## Da svolgere:
Puoi ricopiare parola per parola tutte le righe dei record qui sotto, tralasciando le immagini?

## Record disponibili:

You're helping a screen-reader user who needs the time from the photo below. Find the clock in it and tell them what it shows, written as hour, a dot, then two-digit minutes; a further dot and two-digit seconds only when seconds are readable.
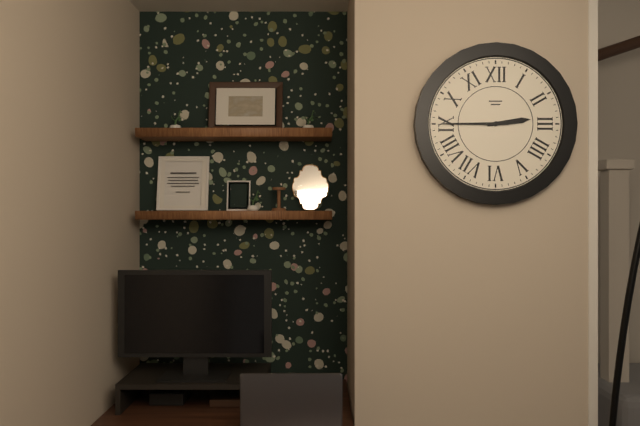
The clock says 2.45
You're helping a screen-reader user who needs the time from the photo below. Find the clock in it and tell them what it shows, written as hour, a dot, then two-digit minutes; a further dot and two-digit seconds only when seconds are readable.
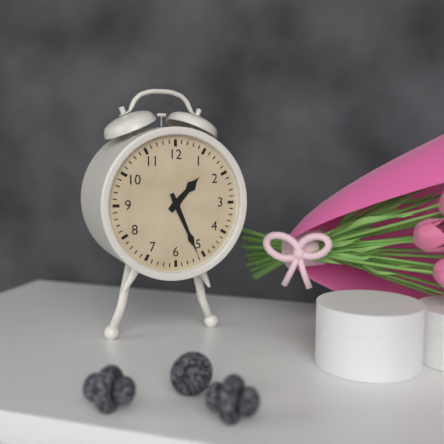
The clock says 1.26
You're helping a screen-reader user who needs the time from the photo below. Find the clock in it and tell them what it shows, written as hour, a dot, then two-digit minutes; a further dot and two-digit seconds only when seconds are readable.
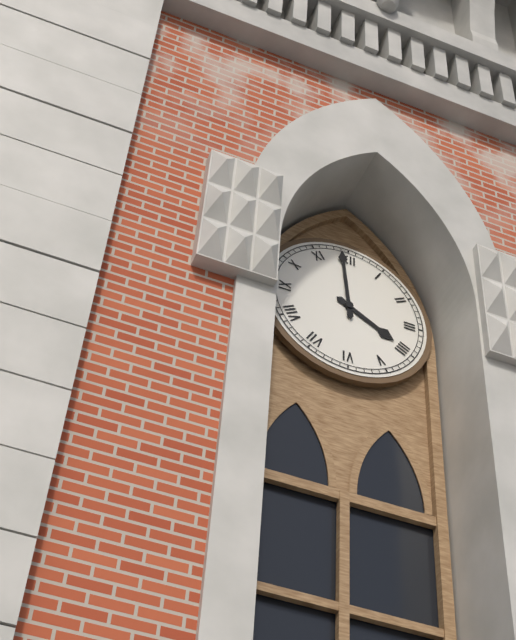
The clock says 3.59
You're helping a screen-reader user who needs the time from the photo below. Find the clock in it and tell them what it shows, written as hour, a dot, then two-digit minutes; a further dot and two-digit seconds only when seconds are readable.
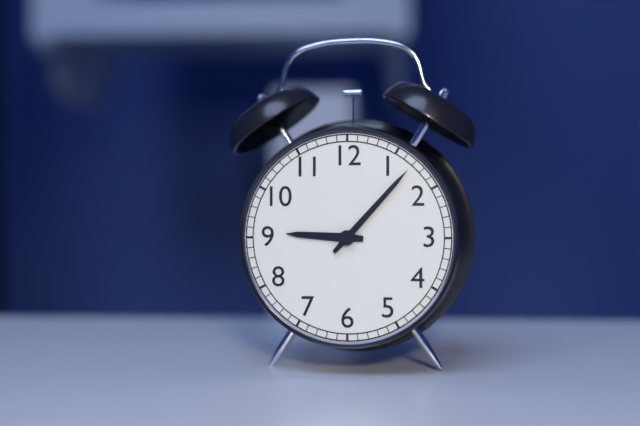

## Soluzione:
You're helping a screen-reader user who needs the time from the photo below. Find the clock in it and tell them what it shows, written as hour, a dot, then two-digit minutes; a further dot and two-digit seconds only when seconds are readable.
The clock says 2.45
You're helping a screen-reader user who needs the time from the photo below. Find the clock in it and tell them what it shows, written as hour, a dot, then two-digit minutes; a further dot and two-digit seconds only when seconds are readable.
The clock says 1.26
You're helping a screen-reader user who needs the time from the photo below. Find the clock in it and tell them what it shows, written as hour, a dot, then two-digit minutes; a further dot and two-digit seconds only when seconds are readable.
The clock says 3.59
You're helping a screen-reader user who needs the time from the photo below. Find the clock in it and tell them what it shows, written as hour, a dot, then two-digit minutes; a further dot and two-digit seconds only when seconds are readable.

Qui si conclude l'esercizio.